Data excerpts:

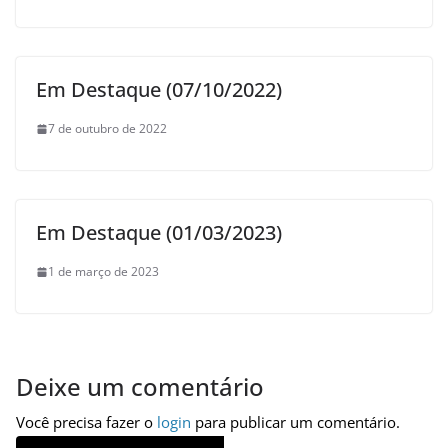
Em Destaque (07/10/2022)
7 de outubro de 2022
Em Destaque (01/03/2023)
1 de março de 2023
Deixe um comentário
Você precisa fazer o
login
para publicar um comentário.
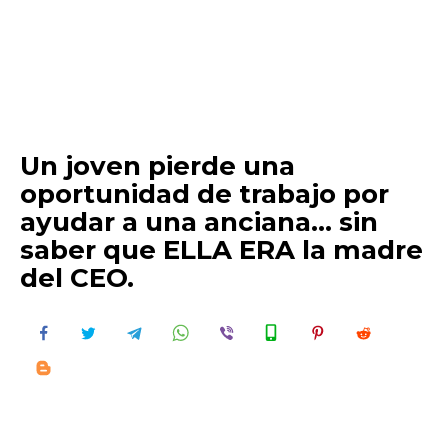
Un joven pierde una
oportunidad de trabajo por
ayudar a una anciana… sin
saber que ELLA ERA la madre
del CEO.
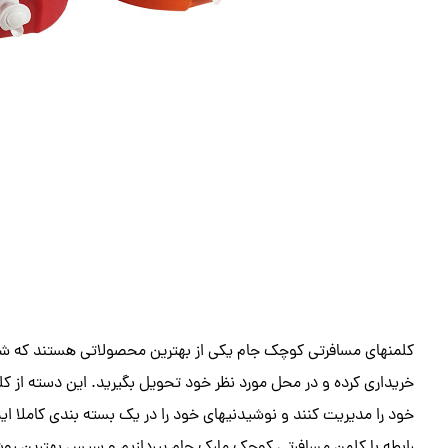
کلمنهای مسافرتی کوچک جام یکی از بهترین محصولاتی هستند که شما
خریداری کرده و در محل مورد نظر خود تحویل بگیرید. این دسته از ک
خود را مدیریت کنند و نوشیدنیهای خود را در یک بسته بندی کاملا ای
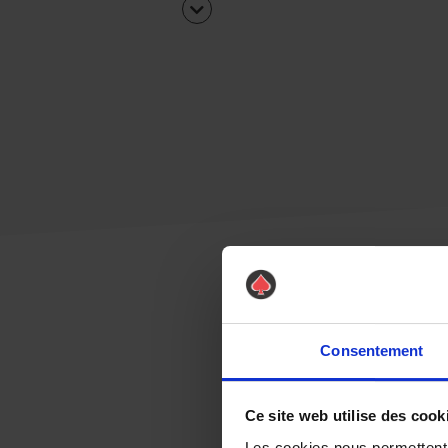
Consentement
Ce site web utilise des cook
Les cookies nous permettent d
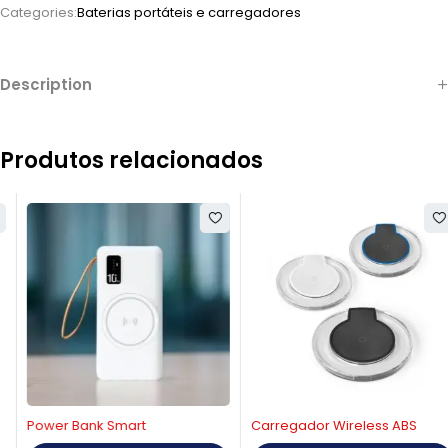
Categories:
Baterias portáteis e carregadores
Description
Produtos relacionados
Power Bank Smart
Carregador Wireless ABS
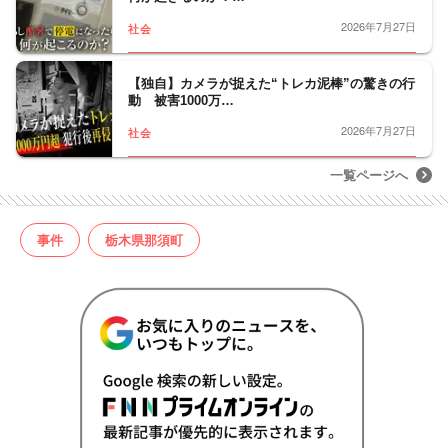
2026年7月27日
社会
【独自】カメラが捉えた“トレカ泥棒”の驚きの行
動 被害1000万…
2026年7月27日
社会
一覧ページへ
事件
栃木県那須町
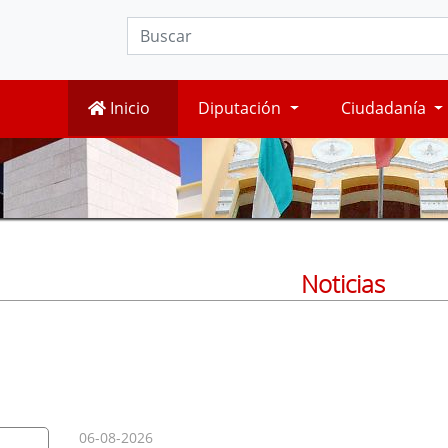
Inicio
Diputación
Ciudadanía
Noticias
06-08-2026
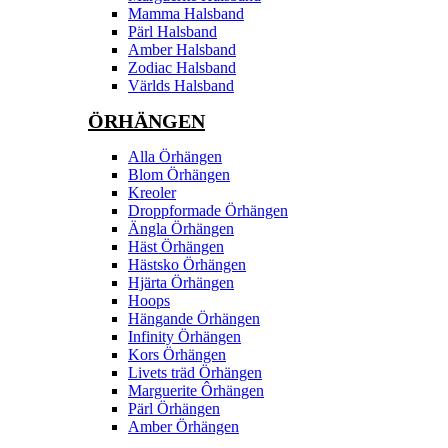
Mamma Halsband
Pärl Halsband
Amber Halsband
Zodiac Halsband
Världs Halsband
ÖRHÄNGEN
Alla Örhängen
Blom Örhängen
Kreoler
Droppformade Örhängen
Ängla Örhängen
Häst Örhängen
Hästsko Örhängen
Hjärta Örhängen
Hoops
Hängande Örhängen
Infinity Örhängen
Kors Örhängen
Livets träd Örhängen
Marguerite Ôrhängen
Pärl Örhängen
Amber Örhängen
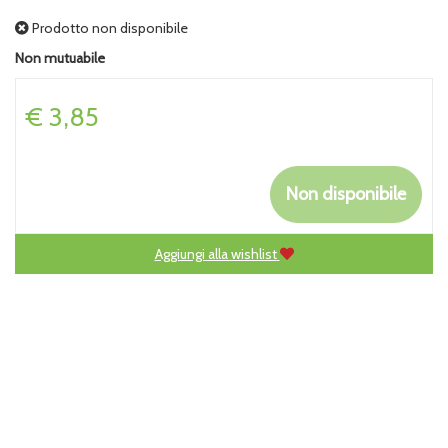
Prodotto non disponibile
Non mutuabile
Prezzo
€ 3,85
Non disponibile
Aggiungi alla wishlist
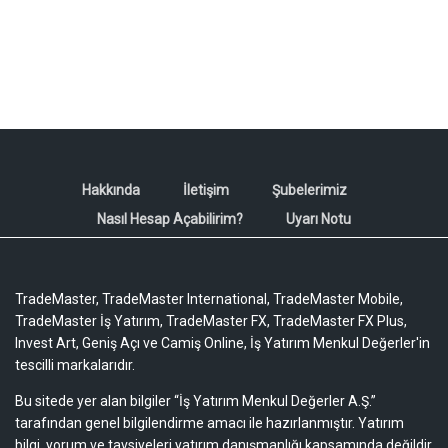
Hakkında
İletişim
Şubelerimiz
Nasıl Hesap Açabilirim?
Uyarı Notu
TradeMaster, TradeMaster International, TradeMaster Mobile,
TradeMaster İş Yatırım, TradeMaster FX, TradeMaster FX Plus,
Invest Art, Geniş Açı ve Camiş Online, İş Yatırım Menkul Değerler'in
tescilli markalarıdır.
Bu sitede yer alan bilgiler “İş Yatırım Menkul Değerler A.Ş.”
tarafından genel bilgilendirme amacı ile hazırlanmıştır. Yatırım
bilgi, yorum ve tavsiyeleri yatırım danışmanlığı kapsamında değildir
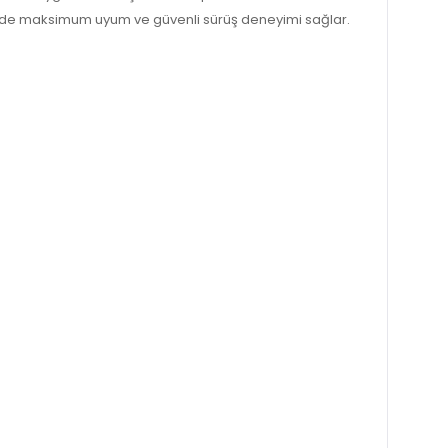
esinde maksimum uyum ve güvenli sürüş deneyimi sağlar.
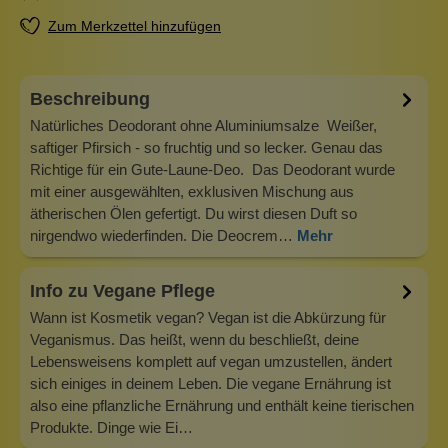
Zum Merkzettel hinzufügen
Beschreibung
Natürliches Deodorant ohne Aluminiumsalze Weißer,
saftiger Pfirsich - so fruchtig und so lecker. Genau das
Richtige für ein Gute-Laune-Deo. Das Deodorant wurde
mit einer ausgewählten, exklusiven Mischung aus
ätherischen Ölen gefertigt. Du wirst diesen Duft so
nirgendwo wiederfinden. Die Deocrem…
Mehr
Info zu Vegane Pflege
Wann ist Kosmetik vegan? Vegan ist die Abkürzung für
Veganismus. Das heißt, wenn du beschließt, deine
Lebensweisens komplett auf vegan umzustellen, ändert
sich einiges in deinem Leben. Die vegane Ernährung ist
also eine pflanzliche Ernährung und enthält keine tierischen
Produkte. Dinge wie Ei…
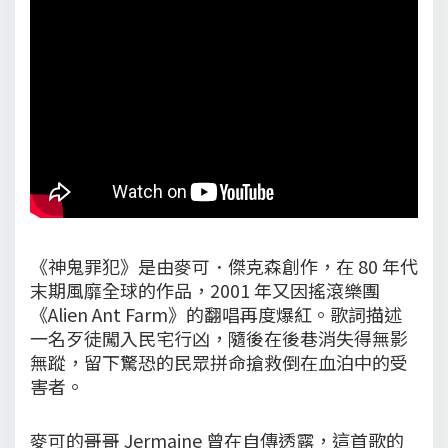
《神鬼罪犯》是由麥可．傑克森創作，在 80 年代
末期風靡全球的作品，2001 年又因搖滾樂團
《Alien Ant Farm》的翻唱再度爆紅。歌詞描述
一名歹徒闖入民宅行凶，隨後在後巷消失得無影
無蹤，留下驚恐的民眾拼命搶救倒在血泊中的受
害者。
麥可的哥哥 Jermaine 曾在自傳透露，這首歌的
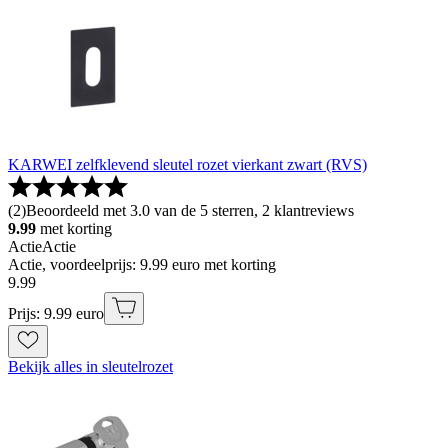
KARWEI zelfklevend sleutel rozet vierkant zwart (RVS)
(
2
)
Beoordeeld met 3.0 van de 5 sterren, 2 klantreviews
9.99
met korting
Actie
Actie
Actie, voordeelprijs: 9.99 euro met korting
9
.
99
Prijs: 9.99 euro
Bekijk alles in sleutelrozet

JOB ITEM: Count the lines above that contain the word "Destaque", and give only that number.

FINISHED TASK: 2